December 6, 2020

How do we Keep Trusting People—when our Worldviews are so Wildly Different?

Author’s warning: This article will likely push buttons and piss some people off, but I am daring to write it anyway. Another caveat, please recognize that I am sharing my observations and not stating absolutes about people who voted either way.


The election of a lifetime took place more than a month ago and we are still sloshing about in the murky waters of deliberate disinformation about who won.

Joe Biden received 51.38 percent, 81,255,823 popular votes, and 302 electoral votes. Donald Trump received 46.91 percent, 74,196,128 popular votes, and 232 electoral votes.

The ballots have been counted and recounted in various states multiple times at the behest of the current occupant of the Oval Office. Each time, the results indicate that he will be vacating 1600 Pennsylvania Avenue on January 20th, and still, he persists in attempting to shred the Constitution and stomp on the electoral process.

His message is amplified by those of his party who fear retribution if they speak truth to power. Some have shared, with the promise of confidentiality, that they know Joe Biden and Kamala Harris won, but won’t publicly rock the boat. Sadly, by refusing to do that, they are complicit in attempting to sink the ship.

How does one man hold so much power in a country that is set up to have checks and balances to prevent such an event?
-=-=-
■ **EXERCISE 1**
From the article on the 2020 election, write out the passage starting with "How do we Keep" and going on through "232 electoral votes.".
■ **EXERCISE 2**
Name every person the article on the 2020 election mentions by name.
■ **EXERCISE 3**
Carry on the article on the 2020 election from where it stops.

■ **RECORDS SUPPLIED**
-=-=-
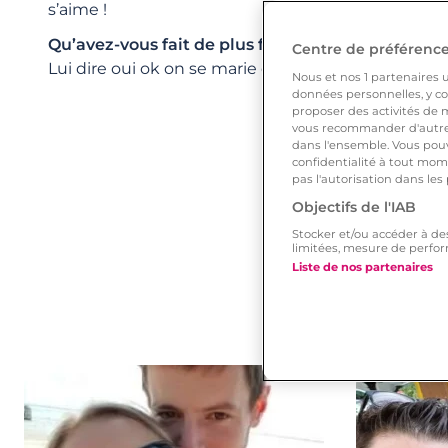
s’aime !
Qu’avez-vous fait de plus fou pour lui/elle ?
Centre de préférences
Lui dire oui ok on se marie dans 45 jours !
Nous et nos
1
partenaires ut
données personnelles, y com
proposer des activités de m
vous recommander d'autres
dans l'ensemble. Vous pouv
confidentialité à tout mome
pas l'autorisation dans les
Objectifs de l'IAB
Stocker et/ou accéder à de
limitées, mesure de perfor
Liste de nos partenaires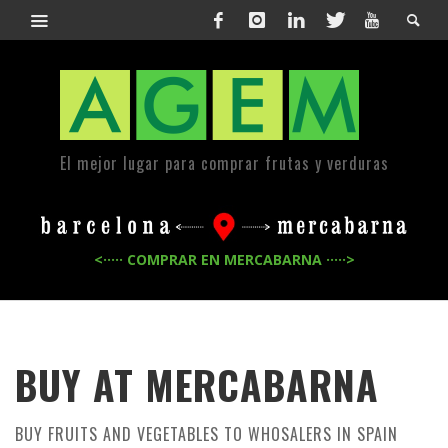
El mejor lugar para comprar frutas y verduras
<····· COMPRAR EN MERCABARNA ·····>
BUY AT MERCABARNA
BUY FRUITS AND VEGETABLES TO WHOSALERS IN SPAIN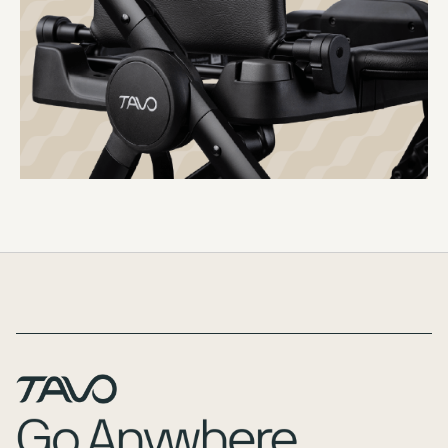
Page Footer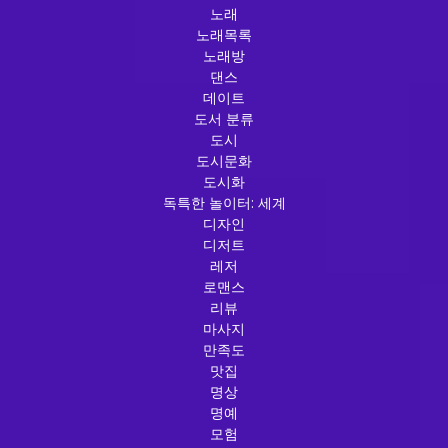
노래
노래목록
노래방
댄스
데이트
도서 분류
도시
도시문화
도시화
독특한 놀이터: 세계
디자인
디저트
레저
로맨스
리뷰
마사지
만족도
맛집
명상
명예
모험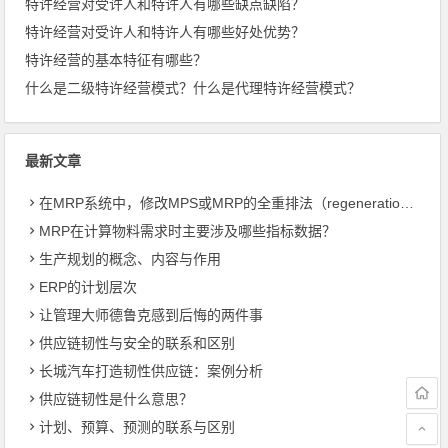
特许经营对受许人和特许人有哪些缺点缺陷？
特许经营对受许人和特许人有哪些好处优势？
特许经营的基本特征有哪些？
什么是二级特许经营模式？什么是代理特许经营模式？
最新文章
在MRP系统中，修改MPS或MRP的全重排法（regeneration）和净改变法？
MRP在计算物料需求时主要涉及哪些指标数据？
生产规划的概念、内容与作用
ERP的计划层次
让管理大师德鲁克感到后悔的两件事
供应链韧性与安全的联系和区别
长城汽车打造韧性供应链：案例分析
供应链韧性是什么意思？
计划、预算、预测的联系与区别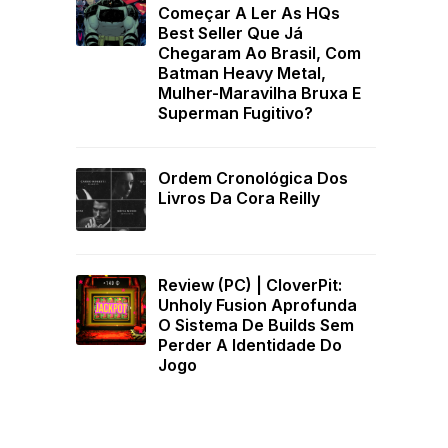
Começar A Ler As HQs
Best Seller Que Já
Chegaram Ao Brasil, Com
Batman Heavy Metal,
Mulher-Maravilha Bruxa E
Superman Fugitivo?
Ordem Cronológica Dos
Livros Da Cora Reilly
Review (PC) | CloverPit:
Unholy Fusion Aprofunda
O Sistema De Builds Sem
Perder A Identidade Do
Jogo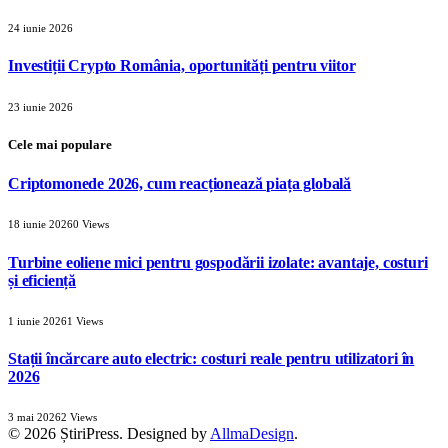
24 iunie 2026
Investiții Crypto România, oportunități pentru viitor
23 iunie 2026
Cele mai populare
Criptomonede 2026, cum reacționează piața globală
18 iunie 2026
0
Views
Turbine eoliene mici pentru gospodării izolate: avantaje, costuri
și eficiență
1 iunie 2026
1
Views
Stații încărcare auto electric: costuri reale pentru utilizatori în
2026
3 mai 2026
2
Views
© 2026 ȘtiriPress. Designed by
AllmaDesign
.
-=-=-
■ **WRITTEN REPLY 1**
How do we Keep Trusting People—when our Worldviews are so Wildly Different?

Author’s warning: This article will likely push buttons and piss some people off, but I am daring to write it anyway. Another caveat, please recognize that I am sharing my observations and not stating absolutes about people who voted either way.


The election of a lifetime took place more than a month ago and we are still sloshing about in the murky waters of deliberate disinformation about who won.

Joe Biden received 51.38 percent, 81,255,823 popular votes, and 302 electoral votes. Donald Trump received 46.91 percent, 74,196,128 popular votes, and 232 electoral votes.

■ **WRITTEN REPLY 2**
Joe Biden, Donald Trump, Kamala Harris

■ **WRITTEN REPLY 3**
Two questions I have for them: are you willing to sell your souls and sell out the country you took an oath to protect and defend? How do you look yourself in the eye and still support him either by verbalization or omission?

Today, I listened to an interview with a self-identified Trump-supporting,Christian mom named Deborah Homeister and her self-identified Biden-supporting openly gay son, Ryan Spahn.

They each professed love for the other while disagreeing about their choice of candidate. Both spoke calmly and listened while the other was sharing their perspective. Mom was indicating that her reasons for voting for the outgoing president were his policies. She admitted she and her friends didn’t like him personally. I kept interjecting as if she could hear me, “Voting for his policies is voting for him.” Mom is also recovering from COVID-19, and her son helped to take care of her. It amazes me that she could still endorse a man whose inaction and minimization in the face of scientific evidence and medical guidance contributed to her condition and the death of 280,634 in this country to date.

The conversation was primarily centered around mom’s proclaimed pro-life stance. My inner monologue with her continued, “Are you pro-life or anti-abortion? If life is sacred while in the womb, does it become less so, once born?” Ryan’s focus was on his feelings of bewilderment that she could support a man who endangered his rights and even his existence. To her credit, Deborah mentioned a few times that she needed to do more reading about what her son was saying. I reached out to both of them to share my feedback. I admire their ability to love beyond divisiveness.

Admittedly, I have stepped back from a few family members and friends who voted for the current occupant of the Oval Office. It’s difficult, still, for me to realize how different our values are.

I have heard from some folks that they were just as frightened of the outcome that I ultimately celebrated. The majority of people in my life voted as I did, and we shake our heads at the paradigm difference with those who saw fit to vote for someone whose values they would say they don’t share.

Never underestimate the power of cognitive dissonance.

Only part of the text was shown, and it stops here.